Krause, something of a biological locksmith, invokes the metaphor of a lock and key when explaining how his work relates to combating viruses such as HIV.
He holds up a picture of a complex three-dimensional protein molecule and explains: "What this is, in essence, is a picture of a lock that a locksmith can use to design a key. In each of these structures there is an active site which is usually a cavity on its surface, and this cavity has specific characteristics, charge and shape.
"So if you had a molecule that would fit into this cavity and be complementary in shape and charge and if it's very complementary it's a very tight fit, then that is potentially a good drug."
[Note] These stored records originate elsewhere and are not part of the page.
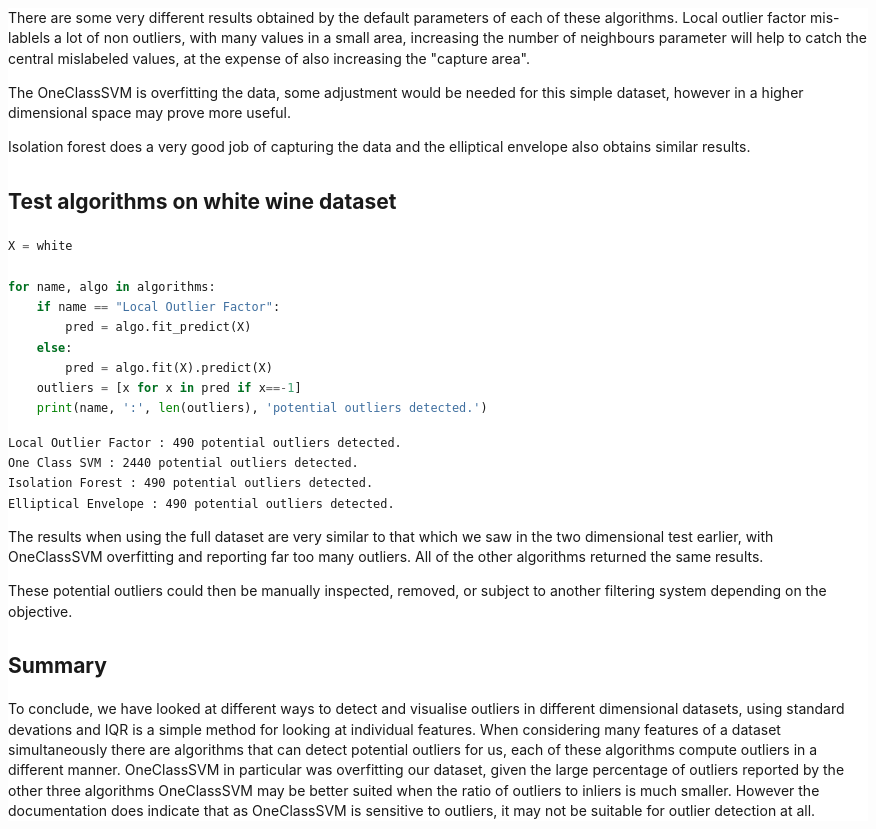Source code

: 
There are some very different results obtained by the default parameters of each of these algorithms. Local outlier factor mis-lablels a lot of non outliers, with many values in a small area, increasing the number of neighbours parameter will help to catch the central mislabeled values, at the expense of also increasing the "capture area".

The OneClassSVM is overfitting the data, some adjustment would be needed for this simple dataset, however in a higher dimensional space may prove more useful.

Isolation forest does a very good job of capturing the data and the elliptical envelope also obtains similar results.
## Test algorithms on white wine dataset


```python
X = white

for name, algo in algorithms:
    if name == "Local Outlier Factor":
        pred = algo.fit_predict(X)
    else:
        pred = algo.fit(X).predict(X)
    outliers = [x for x in pred if x==-1]
    print(name, ':', len(outliers), 'potential outliers detected.')
```

    Local Outlier Factor : 490 potential outliers detected.
    One Class SVM : 2440 potential outliers detected.
    Isolation Forest : 490 potential outliers detected.
    Elliptical Envelope : 490 potential outliers detected.




The results when using the full dataset are very similar to that which we saw in the two dimensional test earlier, with OneClassSVM overfitting and reporting far too many outliers. All of the other algorithms returned the same results.

These potential outliers could then be manually inspected, removed, or subject to another filtering system depending on the objective.

## Summary

To conclude, we have looked at different ways to detect and visualise outliers in different dimensional datasets, using standard devations and IQR is a simple method for looking at individual features. When considering many features of a dataset simultaneously there are algorithms that can detect potential outliers for us, each of these algorithms compute outliers in a different manner. OneClassSVM in particular was overfitting our dataset, given the large percentage of outliers reported by the other three algorithms OneClassSVM may be better suited when the ratio of outliers to inliers is much smaller. However the documentation does indicate that as OneClassSVM is sensitive to outliers, it may not be suitable for outlier detection at all.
Hibma's work focuses on HPV regulation of cell-adhesion and how this contributes to immune system evasion. Understanding these mechanisms could offer opportunities to develop new anti-HPV therapeutic interventions to target pre-cancerous HPV-infected cells. It might also generate knowledge relevant in broader fields of cancer research.
"The HPV virus affects the antigen-presenting cells in the skin - the cells normally associated with producing an immune response - in such a way as to help it remain hidden in the host,'' says Hibma. "What we want to know is how the virus regulates the environment to do that?"
"It's not all bad news with viruses," says Mercer. "Two of our four projects have a major element of exploiting the knowledge we gain from viruses, or even using viruses themselves as tools."
This includes the work of the fourth lead researcher, Dr Sarah Young. She is investigating anti-cancer vaccines, based on harmless virus shells, called virus-like particles (VLP), as novel and effective vehicles to deliver immunising tumour proteins.
Mercer's own work - on the Orf virus and a set of genes that the virus has succeeded in stealing, such as a version of a human growth factor gene - also involves exploiting viruses for the treatment of other human diseases: can we take these viral proteins and use them to combat other diseases and pathologies?
Mercer cites a range of conditions and situations where there may be potential application of virus-derived therapeutics, including in healing wounds, arthritis, asthma, tumour growth and transplant rejection.